De voorzitter: Staatssecretaris, hebt u er behoefte aan de brief aangereikt te krijgen?

Staatssecretaris Teeven: Dat is sowieso handig.

De voorzitter: U krijgt die via de griffier.

Staatssecretaris Teeven: Ik denk dat ik wat betreft het Europees Comité voor Sociale Rechten helder ben geweest wat de lijn is van de Nederlandse regering. We wachten nog op het definitieve oordeel en er is een ontvankelijkheidsverweer gevoerd.
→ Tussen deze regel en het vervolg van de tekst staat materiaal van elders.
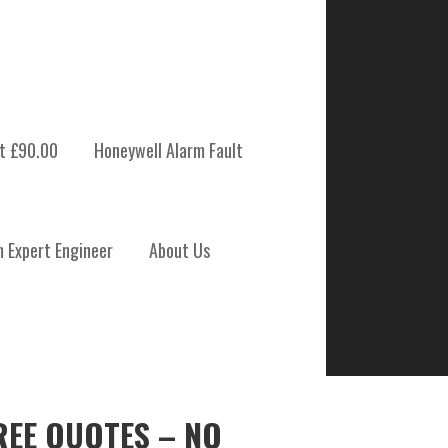
t £90.00
Honeywell Alarm Fault
m Expert Engineer
About Us
REE QUOTES – NO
Mevrouw Maij heeft gevraagd of ik een beeld heb hoeveel mensen er op straat leven. In 2011 is er een onderzoek uitgevoerd naar het mogelijke aantal illegale vreemdelingen. Het ging toen om zo´n 100.000 illegale vreemdelingen.

De voorzitter: Excuus. De heer Fritsma heeft nog een vraag over het vorige punt.

De heer Fritsma (PVV): Ik heb nog een feitelijke vraag over gemeentelijke opvang. Hoe beoordeelt de Staatssecretaris het dat de gemeente Amsterdam nu over is gegaan tot structurele hulp aan illegalen, waarbij bijvoorbeeld € 3.000 per persoon wordt uitgekeerd als tegemoetkoming in de woonlasten en er asieladvocaten klaarstaan om te helpen met nieuwe verblijfsaanvragen, waardoor de focus juist weer van terugkeer wordt afgehouden?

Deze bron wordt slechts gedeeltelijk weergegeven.